How to complete this task:
Please display each line of the listing below that contains the word "Industrial".

Chart interpretation exercises:
──────

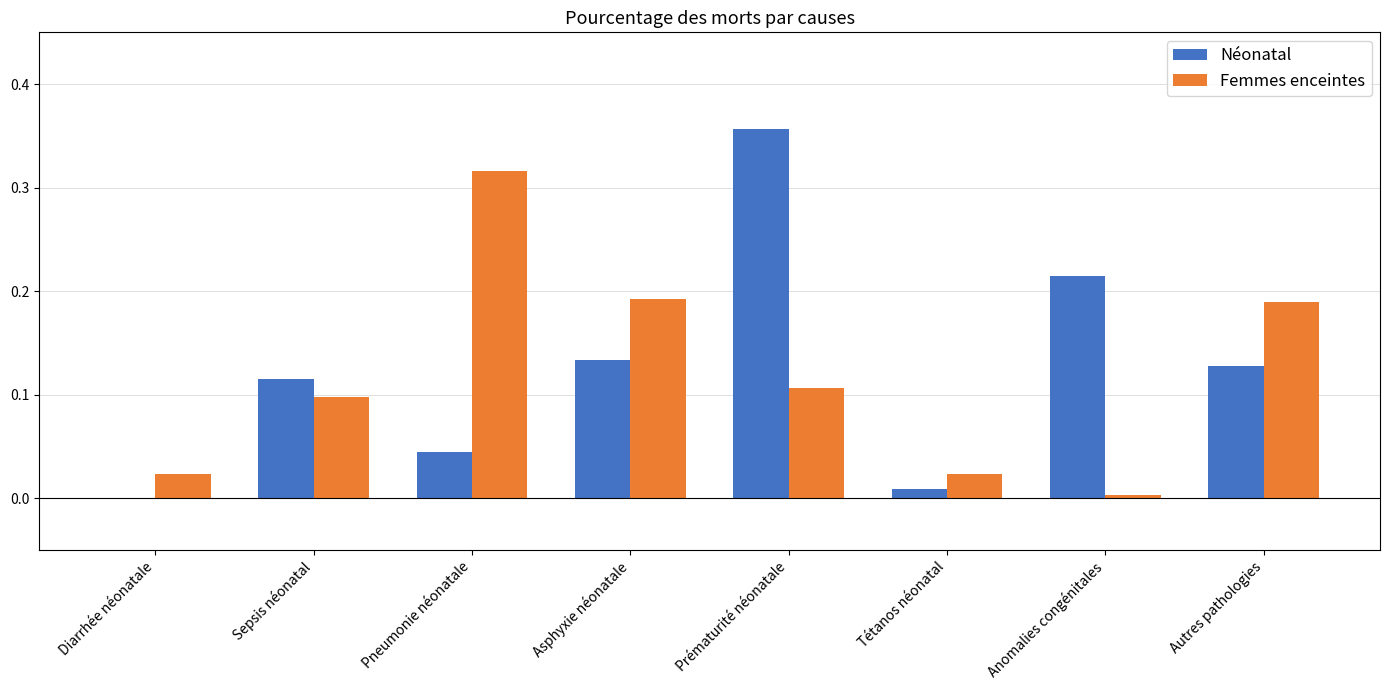

At which category does the chart reach its peak across all series?

Prématurité néonatale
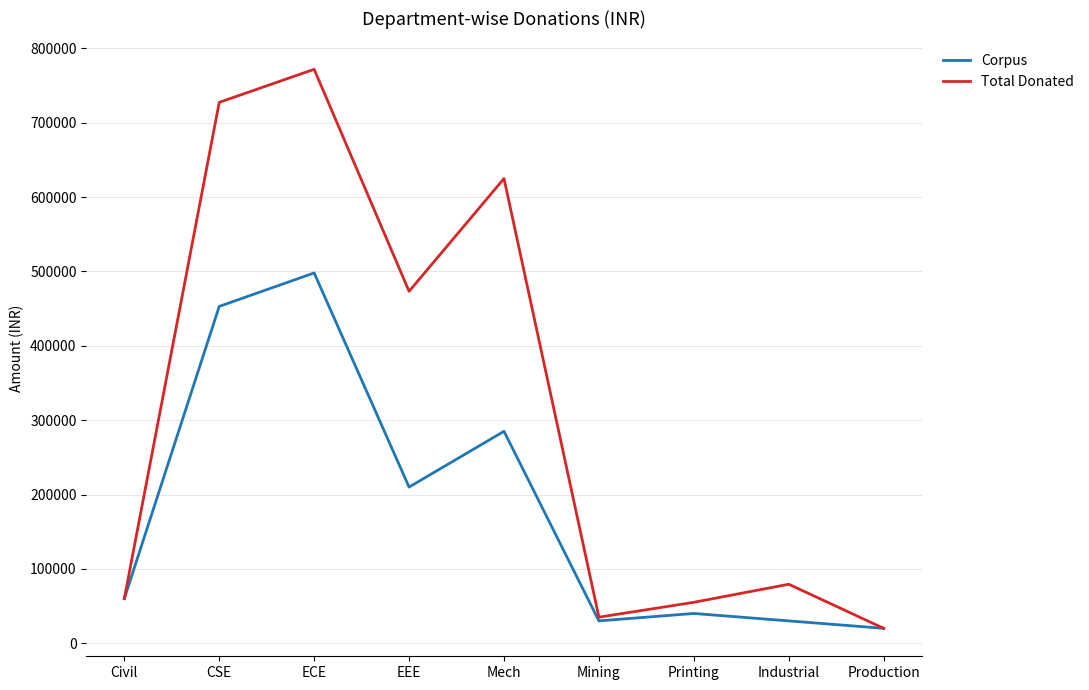

Reading left to right, transcribe all the data shown in this chart.

Corpus: Civil=60000	CSE=453000	ECE=498000	EEE=210000	Mech=285000	Mining=30000	Printing=40000	Industrial=30000	Production=20000
Total Donated: Civil=60000	CSE=727450	ECE=771916	EEE=473280	Mech=625003	Mining=35000	Printing=55000	Industrial=79307	Production=20000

──────

Response:
Corpus: Civil=60000	CSE=453000	ECE=498000	EEE=210000	Mech=285000	Mining=30000	Printing=40000	Industrial=30000	Production=20000
Total Donated: Civil=60000	CSE=727450	ECE=771916	EEE=473280	Mech=625003	Mining=35000	Printing=55000	Industrial=79307	Production=20000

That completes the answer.